Throughout 1962, US diplomat Ellsworth Bunker facilitated top–secret high–level negotiations between Indonesia and the Netherlands. This produced a peace settlement known as the New York Agreement on 15 August 1962. As a face-saving measure, the Dutch would hand over West New Guinea to a provisional United Nations Temporary Executive Authority (UNTEA) on 1 October 1962, which then ceded the territory to Indonesia on 1 May 1963; formally ending the dispute. As part of the agreement, it was stipulated that a popular plebiscite would be held in 1969 to determine whether the Papuans would choose to remain in Indonesia or seek self-determination. Implementation of Indonesian governance was followed by sporadic fighting between Indonesian and pro-Papuan forces until 1969.

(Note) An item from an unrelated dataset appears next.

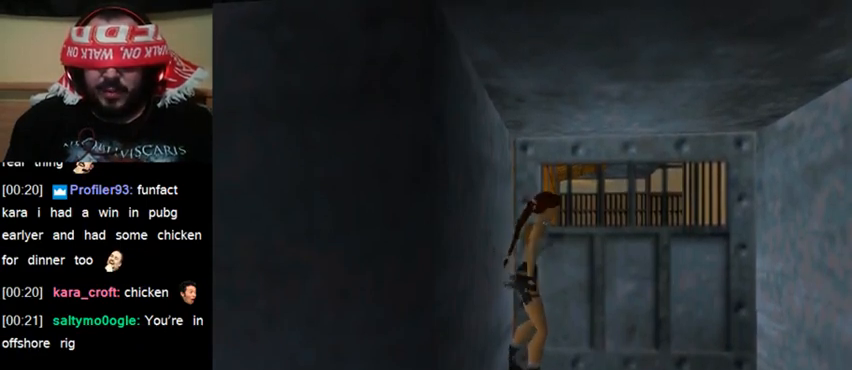
{"keys": [], "events": []}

Following the Act of Free Choice plebiscite in 1969, Western New Guinea was formally integrated into the Republic of Indonesia. Instead of a referendum of the 816,000 Papuans, only 1,022 Papuan tribal representatives were allowed to vote, and they were coerced into voting in favour of integration. While several international observers including journalists and diplomats criticised the referendum as being rigged, the U.S. and Australia support Indonesia's efforts to secure acceptance in the United Nations for the pro-integration vote. That same year, 84 member states voted in favour for the United Nations to accept the result, with 30 others abstaining. A number of Papuans refused to accept the territory's integration into Indonesia, which anti-independence supporters and foreign observers attributed to the Netherlands' efforts to promote a West Papuan national identity among right-leaning Papuans and suppressed left-leaning Papuans pro-Indonesian sympathies. These formed the separatist Organisasi Papua Merdeka (Free Papua Movement) and have waged an insurgency against the Indonesian authorities, which continues to this day.